Many works of literature have shown similar findings regarding non – compliance among diabetic patients with known sociodemographic risk factors. Our study showed omission to take medications ranged between 45% to 58% contrary to other studies [21,22] that showed a much lower (25-30%) non – compliance of medication intake. Depression associated with non – compliance was also significantly present in our study, and a survey by Gonzalez et al.  supports our findings.
Several studies found that patients with higher educational level might have higher compliance.  However, DiMatteo found that even highly educated patients may not understand their conditions or believe in the benefits of being compliant with their medication regimen.  A UK study group found that patients without formal educational qualifications had better compliance with cholesterol-lowering medication.  Our studies have shown that most of the uneducated participants with little or no knowledge of diabetes presented with non-compliance.
In our study, people with a positive attitude were more likely to be compliant with their treatment, while those who had a negative or neutral view would have higher risk factors for non – compliance. Other studies have shown that patient’s worries about the treatment, believing that the disease is uncontrollable and religious belief might add to the likelihood that they are not compliant to therapy. [28-31]
A healthy relationship depends on patients’ trust in prescribers and empathy from the prescribers. Studies have found that compliance occurs when doctors are emotionally supportive, giving reassurance or respect, and treating patients as an equal partner. [32-34] Similarly, our study showed a high presence of risk factors associated with compliance like communication problems with the doctors and long waiting times in the clinic, which could impact the medication compliance.
The above evidence indicates that non-compliance is still commonplace in healthcare, and no substantial change occurred despite a large number of studies attempting to address and highlight the problem. Also, too few studies done systematically to quantify the impact of non-compliance on the health of elderly diabetic patients. More surveys on factors influencing compliance are needed, particularly in Saudi Arabia, which would be helpful to fill in the knowledge gap and contribute to formulating strategies at the individual and community level for countering non-compliance.

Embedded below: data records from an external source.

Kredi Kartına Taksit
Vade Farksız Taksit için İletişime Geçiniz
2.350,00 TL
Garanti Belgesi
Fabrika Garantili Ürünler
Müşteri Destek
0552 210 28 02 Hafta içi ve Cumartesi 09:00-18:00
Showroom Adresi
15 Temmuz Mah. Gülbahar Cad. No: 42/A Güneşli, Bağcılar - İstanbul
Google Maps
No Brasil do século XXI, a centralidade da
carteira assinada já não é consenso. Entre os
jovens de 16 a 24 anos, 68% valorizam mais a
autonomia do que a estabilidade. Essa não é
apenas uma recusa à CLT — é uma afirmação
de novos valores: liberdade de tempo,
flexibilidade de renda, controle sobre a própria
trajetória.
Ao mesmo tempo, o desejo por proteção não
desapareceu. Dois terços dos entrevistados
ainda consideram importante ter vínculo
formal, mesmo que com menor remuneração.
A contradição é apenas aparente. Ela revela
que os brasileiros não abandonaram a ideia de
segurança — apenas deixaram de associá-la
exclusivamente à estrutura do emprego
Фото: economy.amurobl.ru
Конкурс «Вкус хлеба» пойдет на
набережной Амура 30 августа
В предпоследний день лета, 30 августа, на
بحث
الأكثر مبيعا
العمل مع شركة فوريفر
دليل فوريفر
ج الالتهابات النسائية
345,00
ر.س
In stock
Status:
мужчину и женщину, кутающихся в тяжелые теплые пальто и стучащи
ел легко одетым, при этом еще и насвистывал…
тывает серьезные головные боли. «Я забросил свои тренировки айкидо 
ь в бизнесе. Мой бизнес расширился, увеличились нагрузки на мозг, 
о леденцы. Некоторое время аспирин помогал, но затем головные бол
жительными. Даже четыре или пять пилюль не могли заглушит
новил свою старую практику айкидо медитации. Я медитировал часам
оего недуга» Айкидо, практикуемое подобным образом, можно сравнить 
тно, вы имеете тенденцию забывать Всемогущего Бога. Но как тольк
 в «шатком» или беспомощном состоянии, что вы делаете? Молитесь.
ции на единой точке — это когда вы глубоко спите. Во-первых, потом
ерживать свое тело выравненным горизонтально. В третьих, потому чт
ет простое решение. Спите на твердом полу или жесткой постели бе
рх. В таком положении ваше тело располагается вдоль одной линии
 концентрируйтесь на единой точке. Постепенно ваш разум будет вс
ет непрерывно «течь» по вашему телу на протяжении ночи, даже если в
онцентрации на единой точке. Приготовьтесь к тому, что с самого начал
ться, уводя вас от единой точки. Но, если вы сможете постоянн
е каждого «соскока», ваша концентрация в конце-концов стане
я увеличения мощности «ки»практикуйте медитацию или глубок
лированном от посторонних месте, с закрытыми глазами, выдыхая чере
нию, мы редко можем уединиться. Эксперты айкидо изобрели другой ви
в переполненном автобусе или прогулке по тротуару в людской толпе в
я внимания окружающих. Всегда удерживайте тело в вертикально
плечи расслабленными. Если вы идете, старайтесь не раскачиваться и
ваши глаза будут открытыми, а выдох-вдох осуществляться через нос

A felt need to provide comprehensive health education to the patients on the importance of knowing about the disease/ health disorder they have and also compliance with the treatment prescribed by the healthcare professionals to achieve the goal of a healthy body and mind. To make the patients aware of the risk factors associated with the non – compliance and to minimize it.
There are some limitations in our study, such as small sample size, memory recall bias of the participants, and omission of informative referential studies in other databases or other languages. Also, a more comprehensive statistical analysis would have given a better outcome of the study. Since we have initiated a baseline study to characterize the risk factors associated with non – compliance of treatment among elderly diabetic patients, it would be an encouragement for further detailed studies in this research area.
We would like to express our gratitude to the Department of Community Medicine & Public Health, College of Medicine, Majmaah University, Al=Majmaah, 11952, Saudi Arabia for extending their support and assistance in completing this study successfully.
The authors declare that they have no competing interests.